The U.S. continues to work with the MLPC to expand the center's contacts, both in the U.S. and regionally. The U.S. Financial Crimes Enforcement Network (FINCEN) exchanged visits with the MLPC in April and November.

In September the deputy director of DEA's Chemical Diversion Section went to Taiwan to discuss pre-export notification of phenylpropanolamine. The fact that members from at least nine different Taiwan agencies participated in the AIT-hosted meeting indicates the importance Taiwan authorities attach to chemical control issues.

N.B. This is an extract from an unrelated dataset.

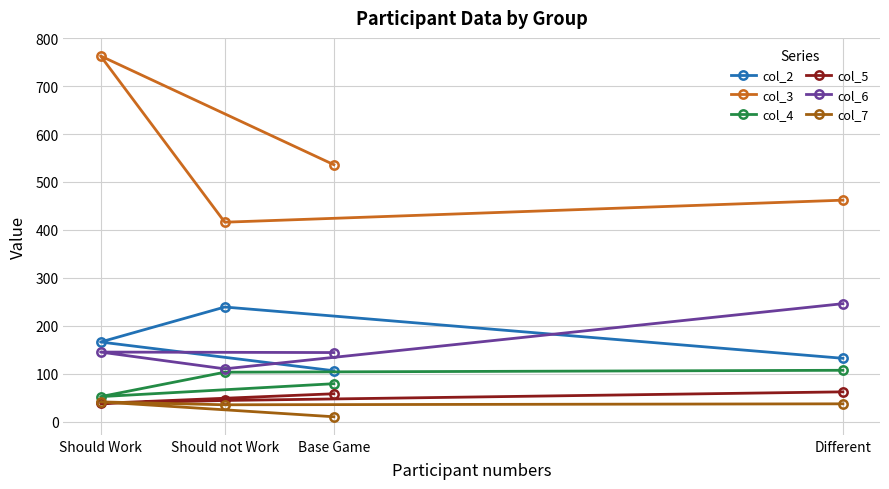

Which category has the highest value in the col_2 series?

Should not Work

The Road Ahead. In the coming year, AIT and U.S. law enforcement agencies will continue to work closely with Taiwan to further promote joint counternarcotics operations, money-laundering investigations, and two-way exchanges of information. Completion of an AIT-TECRO mutual legal assistance memorandum of understanding is a high priority, as is establishing a framework that would allow Taiwan authorities to perform end-user pre-export checks for PPA and other narcotics precursors. AIT will continue to encourage Taiwan's legislature to pass the two pharmaceutical control bills currently awaiting legislative approval, as well as to provide funding for the Marine Police Bureau. Finally, AIT and DEA will assist and support Taiwan's efforts to establish a central criminal research institute and a narcotics signature program.